My purpose of writing this article is to help you improve your investment skill.
In my previous article titled ‘An Important Investment Lesson’ I said that you must frequently look at company announcements and when you see any company showing a sudden jump in profit, you should find out more about the company before you rush to buy the share.
After you have verified that the company will surely make more profit in this year than last year, you can buy the share if it is still selling cheaply in terms of P/E ratio.
Moody’s report of slow property sales
Malaysian demand for residential property is set to slow further in 2015, according to a forecast by Moody’s. A report issued by the ratings agency on 5th Feb this year said property demand will be affected by cooling measures introduced in 2013 and weak buyer sentiment.
According to Jacintha Poh, assistant vice-president and analyst at Moody’s, property sales in 2015 should be dampened by anticipated higher mortgage rates, as well as the implementation of the 6% Goods and Services Tax (GST) in April.
Company announcement can be misleading.
Quite often company announcement of quarterly profit can be misleading especially property companies. For example: The recent profit announcement by Hua Yang attracted my attention. Its 4th Quarter EPS was 11 sen and its annual EPS was 41.9 sen and the share is currently selling at about Rm 2.10. Moreover, I was further tempted to buy after I read T A Securities’ buy recommendation as posted on the latest issue of The Edge.
I looked at Hua Yang’s announcement in Bursa and I found out more details of the company. In summary, it has trade and other payables of Rm 142 million, short term borrowings of Rm 79 million and long term borrowing of Rm 192 million.
Share capital Rm 264 million and reserves Rm 202 million=total net assets Rm 466 million.
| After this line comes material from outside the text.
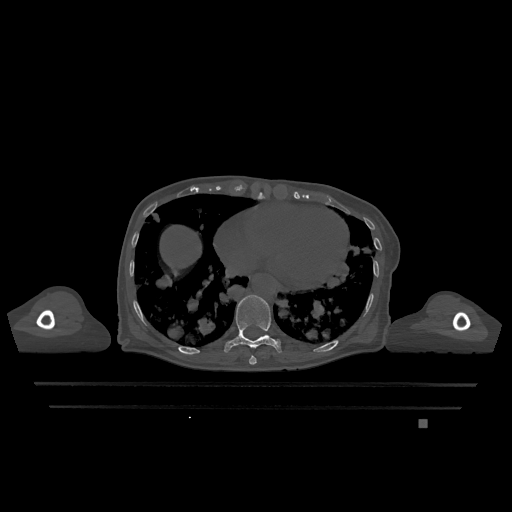
CT including the spine, one axial slice. Position 644 of 1317 along the scan axis. Bone window (W 1800 / L 400 HU). 0.5 mm slice thickness. 512 × 512 image matrix, field of view 500 × 500 mm. Patient: female, 74 years. From the clinical record (not read from this slice): primary cancer: lung; vertebrae with lytic lesions (as recorded): T1, T4, T5, T6, L4, L5.
Outlined on this slice (semi-automatically segmented with operator editing):
- T10 vertebra: bounding box [x1, y1, x2, y2] px = [224, 295, 282, 353]
- T9 vertebra: [249, 355, 257, 365]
Hua Yang EGM on 2nd June 2015
The most worrying announcement is that it is calling an EGM on 2nd June 2015, to seek shareholders’ approval to buy a piece of land for Rm 120 million cash. They have to increase their bank borrowing to pay for the land. It looks like the Board of directors does not know that there is already an oversupply of properties in the market and they do not seem to realize that it will take about 7 years to complete the development of the land before they can see any profit.
When you see property companies showing good profit in their latest announcements, it is important to find out if the good result is solely due to the presale of their properties.
Another example: Asian Pac Holdings Bhd or Asiapac showed incredible results for the 1st Quarter 2015 as follows :
With profit of RM369 Million and EPS of 37.48 sen this company is a winner!!. How can the revenue of Rm 60 million produce a profit of Rm 369 million?
Should you buy the share selling at 27 sen? The answer should be a resounding “NO” as the higher profit is due to revaluation of assets and not from actual trading operation. Hence such results are not sustainable and there will not be a repeat in the next quarter.
Be Careful: When you see property companies showing good profit in their latest announcements, it is important to find out if the good result is solely due to revaluation of assets or due to the presale of their properties.
I talk to a few developers recently and almost all of them told me that they have difficulty in selling their condominiums. They cannot completely sell all their condominiums which are currently open for sale. The worst damaging effect is that they have to construct the whole high rise building even if a small percentage is presold.
Unlike developing terrace or detach houses, the developers can hold on to the vacant land if the houses are not presold and holding vacant land will cost less interest charges than holding completed condominiums.
No more opportunities for speculators:
A few years ago until recently when property prices were rising, speculators could easily make profit by putting small down payments and sell their bookings before the construction completion. Now speculators cannot do it because property prices are falling.
Avoid buying property shares in general because their profit growth prospect is not so bright. There might be a few exceptions that I do not know.